Más allá de los discursos aburridos, de los desfiles militares, de los invitados idénticos a si mismos , de los trajecitos pastel y las cómicas genuflexiones, el verdadero mensaje del jueves, el valor diferencial de la nueva monarquía es que estos, a diferencia de los anteriores, se quieren, se acarician y no se les ve pinta de matar elefantes. Ya no son una familia numerosa, azarosa, peligrosa, sino una familia nuclear, reducida, incapaz de producir sobresaltos al menos en los próximos diez años.

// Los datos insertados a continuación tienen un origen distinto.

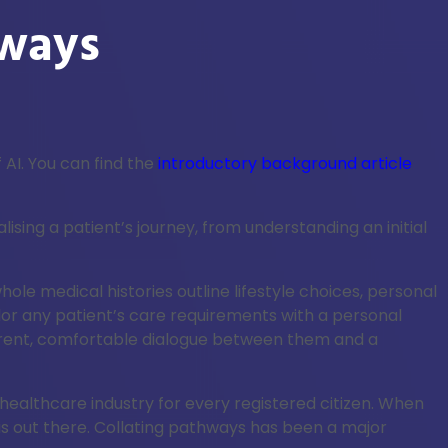
hways
 AI. You can find the
introductory background article
ing a patient’s journey, from understanding an initial
e medical histories outline lifestyle choices, personal
lor any patient’s care requirements with a personal
parent, comfortable dialogue between them and a
 healthcare industry for every registered citizen. When
is out there. Collating pathways has been a major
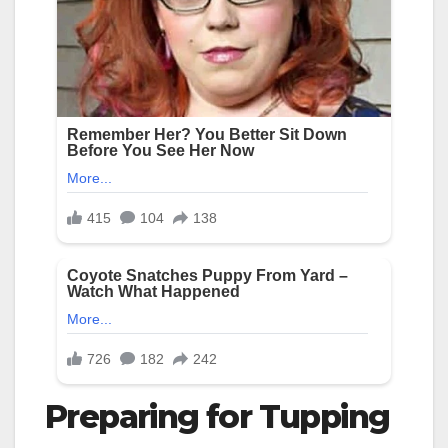
Preparing for Tupping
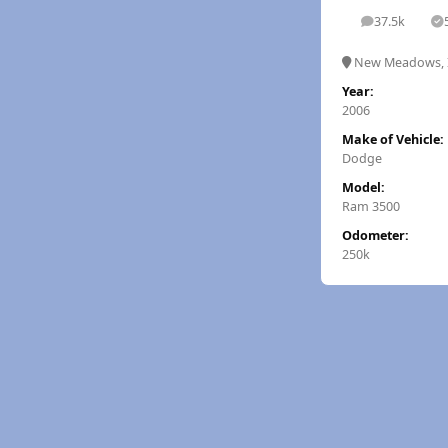
37.5k
posts
S
New Meadows, 
Year:
2006
Make of Vehicle:
Dodge
Model:
Ram 3500
Odometer:
250k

El amor es su hecho diferencial y las demostraciones amorosas se brindaron en todos los momentos de la ceremonia y al alcance de todos los fotógrafos. A la entrada, con las manos entrelazadas; por la espalda, con suaves toquecitos; en el corto viaje, con caricias en la cara y, finalmente, en el balcón real en todo su esplendor. Allí la escenificación se hizo doble, como dobles son los reyes, y hubo un sorpresivo beso, también de perdón o de excepción, de la reina-víctima a su exesposo infiel.
Tanta demostración de amor no se hace en vano. Letizia subrayaba y repetía cada gesto amoroso por si hubiese pasado desapercibido. No era casualidad, ni tampoco fruto de una naturalidad de la que carece. Era la escenificación del cuento de hadas, la pareja feliz, la familia perfecta. Demasiado perfecta para una España en crisis. Pero los relatos postmodernos empiezan con un icono, no con un proyecto ni una idea.
Fallaron las multitudes que, asombrosamente, no salieron a la calle a celebrar los nuevos tiempos. Los acompañó la indiferencia de una sociedad que no está para fiestas reales, para palabras vacías, ni para historias de amor tan perfectas. Quizá porque en ese mundo de la calle se vive más dolor que alegría; se pronuncian palabras feas como “paro”, “pobreza” o “desigualdad” que estuvieron proscritas en esta celebración. Porque el amor en la calle es un sentimiento íntimo que nos cura muchos males, pero en la política puede ser una pura mercancía que, como dice Isaac Rosa, se enseña cuando no se tiene nada que ofrecer.